Begin by excising superficial adhesions. This ensures unimpeded access to deeper adhesions in case bleeding occurs. In electrosurgery, slowly pass the probe near the adhesion, allowing the electrons to arc from the instrument tip to the tissue. Proceed with extreme care when using unipolar energy near vital structures because electrons travel the path of least resistance. For example, if there is an adhesion between a loop of bowel and the uterus, always resect the adhesion from the bowel first. The reason: If you remove the adhesion from the uterus first, electrons would flow toward the bowel while you excise the adhesion from this organ. This is because it is the only path remaining for the electrons to egress, as you already have severed the adhesion from the uterus. The end result: thermal damage to the bowel.

When extremely thick or vascular adhesions are encountered, coagulate them prior to division as follows: First, achieve hemostasis using bipolar forceps.
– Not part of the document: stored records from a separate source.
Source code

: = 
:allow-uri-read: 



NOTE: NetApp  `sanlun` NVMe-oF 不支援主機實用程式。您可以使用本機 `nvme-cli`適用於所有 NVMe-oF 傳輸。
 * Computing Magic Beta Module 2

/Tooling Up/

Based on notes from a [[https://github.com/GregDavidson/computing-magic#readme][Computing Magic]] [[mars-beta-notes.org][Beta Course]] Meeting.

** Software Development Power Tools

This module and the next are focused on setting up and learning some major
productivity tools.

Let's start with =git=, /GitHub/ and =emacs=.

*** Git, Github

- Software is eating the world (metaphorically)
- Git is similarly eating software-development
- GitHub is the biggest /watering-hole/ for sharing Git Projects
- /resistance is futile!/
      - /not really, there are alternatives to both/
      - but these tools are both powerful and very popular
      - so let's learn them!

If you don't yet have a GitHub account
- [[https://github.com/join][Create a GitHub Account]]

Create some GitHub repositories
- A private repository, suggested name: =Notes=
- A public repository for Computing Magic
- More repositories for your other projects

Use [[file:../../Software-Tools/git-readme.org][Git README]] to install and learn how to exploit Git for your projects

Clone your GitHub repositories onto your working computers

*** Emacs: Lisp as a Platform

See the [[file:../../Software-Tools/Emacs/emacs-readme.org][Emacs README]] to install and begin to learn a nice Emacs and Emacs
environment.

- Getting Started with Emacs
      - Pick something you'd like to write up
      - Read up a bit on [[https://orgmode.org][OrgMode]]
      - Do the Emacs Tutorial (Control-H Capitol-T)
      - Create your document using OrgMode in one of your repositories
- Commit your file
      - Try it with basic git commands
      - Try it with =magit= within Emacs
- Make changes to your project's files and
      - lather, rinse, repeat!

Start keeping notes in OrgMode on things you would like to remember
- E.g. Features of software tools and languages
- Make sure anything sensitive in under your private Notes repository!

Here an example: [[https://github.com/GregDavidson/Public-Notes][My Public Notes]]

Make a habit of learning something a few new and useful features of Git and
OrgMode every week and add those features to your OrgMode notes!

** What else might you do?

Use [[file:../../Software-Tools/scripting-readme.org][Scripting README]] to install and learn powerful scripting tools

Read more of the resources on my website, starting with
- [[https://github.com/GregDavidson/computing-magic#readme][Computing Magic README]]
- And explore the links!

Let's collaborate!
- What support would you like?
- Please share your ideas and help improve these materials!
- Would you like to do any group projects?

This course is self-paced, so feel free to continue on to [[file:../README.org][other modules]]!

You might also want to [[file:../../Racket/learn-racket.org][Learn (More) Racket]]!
This instrument allows the precise application of energy to the tissue because electrons flow from one side of the forceps to the other, rather than through the body as with unipolar electrosurgery. Apply the energy until the tissue is desiccated and the high resistance stops electron flow. Second, divide the tissue using laparoscopic scissors. Bipolar electrosurgery also should be used when coagulation is needed near vital structures such as great vessels, the bowel, bladder, and ureters.

A new type of electrosurgical generator seals vessel walls rather than coagulating them (LigaSure; Valleylab, Boulder, Colo). This results in a much higher vessel burst strength than either unipolar or bipolar electrosurgery, allowing the surgeon to close vessels up to 7 mm in diameter prior to division of the vascular adhesion.